• WRITTEN TASK
Your output should be the lines from the one containing "punti di forza, i valori distintivi del" through the end of the listing, exact and inclusive, with no pictures.

• EXTRACTED DATA
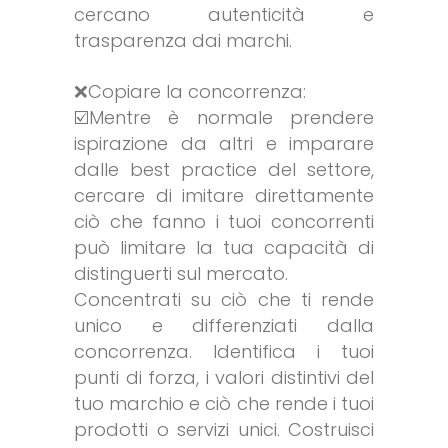
cercano autenticità e
trasparenza dai marchi.
❌Copiare la concorrenza:
☑️Mentre è normale prendere
ispirazione da altri e imparare
dalle best practice del settore,
cercare di imitare direttamente
ciò che fanno i tuoi concorrenti
può limitare la tua capacità di
distinguerti sul mercato.
Concentrati su ciò che ti rende
unico e differenziati dalla
concorrenza. Identifica i tuoi
punti di forza, i valori distintivi del
tuo marchio e ciò che rende i tuoi
prodotti o servizi unici. Costruisci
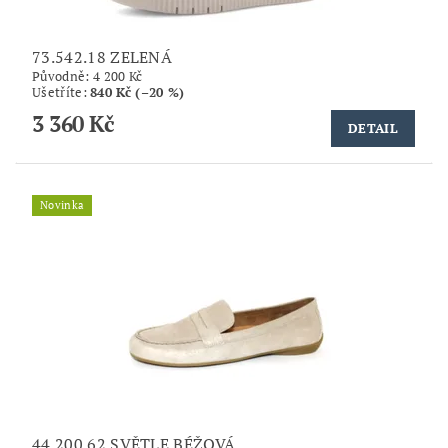
73.542.18 ZELENÁ
Původně:
4 200 Kč
Ušetříte
:
840 Kč (–20 %)
3 360 Kč
DETAIL
Novinka
44.200.62 SVĚTLE BÉŽOVÁ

• RESPONSE BELOW
punti di forza, i valori distintivi del
tuo marchio e ciò che rende i tuoi
prodotti o servizi unici. Costruisci
73.542.18 ZELENÁ
Původně:
4 200 Kč
Ušetříte
:
840 Kč (–20 %)
3 360 Kč
DETAIL
Novinka
44.200.62 SVĚTLE BÉŽOVÁ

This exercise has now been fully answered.